First, Mom and I survived the Scamp. As I suspected, my mother's saintlike tendencies saved us more than once. Especially concerning the furballs, who seemed to think that the only place to get up onto the couch/bed where she was sleeping was up by her head. I don't think I know anybody else who would have endured that without a single complaint. But on the sleeping front, she did really well up there (or so she told me) and I think it'll work again in the future, should I need it. I don't think I'll need that bed very often, but having the option is nice.
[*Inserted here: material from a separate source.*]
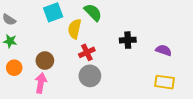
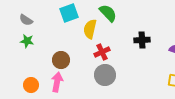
orange circle: (14, 68) -> (31, 85), moved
Second, I found a place to live and in doing so, I sacrificed pretty much everything on my Want list, but I seem to be okay with it for now. I can't believe that I'm going to be living in a 300 sq ft studio for the next while, but I'm trying to concentrate on the good things. Cheap rent (and cheaper to heat and cool). Hardwood floors. Nine foot ceilings. I can paint the walls if I want (which I might, even if I only live there a couple months, because it's currently painted a hideous shade of blue--and I even like blue...) Gorgeous tile-work in the bathroom (even though it doesn't have a bathtub, which is a drawback). Walking distance to school (which means I don't have to pay a fortune to park AND it'll be good for my figure). The kitchen is nice, but it's not made for a cook (which I am). I'm already mourning the loss of my washer and dryer and I'm harboring the hope that someday, someday, I'll be able to have a washer and dryer of my own again. The good news is that I can move between apartments as they come available, so I'm hoping to make do with the studio for a couple of months until the apartment I would be happier in comes available (maybe January). It's a one-bedroom and it's laid out better than some of the other apartments I could move into.
But this also means that a lot of what's in my two-bedroom apartment right now will NOT fit in my new place, so I'm going to buy some different colors of duct tape tomorrow to label that which is going to Lincoln and that which will go up north with Dad until I have space for it. I've never lived in a studio before, but I think as long as I keep thinking "dorm room," rather than "house," I'll have a better time trying to get things in there. All the books will be going in there, because I can't survive without my books. All my Mason jars and canning stuff will be going north, which hurts, but I can survive (maybe) without canned food for the winter. We'll see, I guess. But the bottom line is that I like the Scamp, so my love of small spaces should translate here. It's just going to take a different way of thinking and I'm okay with that.
The other sacrifice I had to make was the Scamp itself. As I mentioned before, it's going up north to stay at my grandparents' for the next few years and the camping I do will be up north. Could be worse. But I did leave it in Lincoln for the next week, parked in my very nice landlord's off-street parking space, and I was surprised how much it felt like I was leaving my child for the first time with a babysitter who wasn't a relative.
So, I've got eight days left in BG and I don't like that I'm down to single-digits. But Dad had sent down a zillion boxes with Mom, who transferred them to my Jeep, and I should have enough boxes now to pack up the rest of my stuff. Whew. Almost there.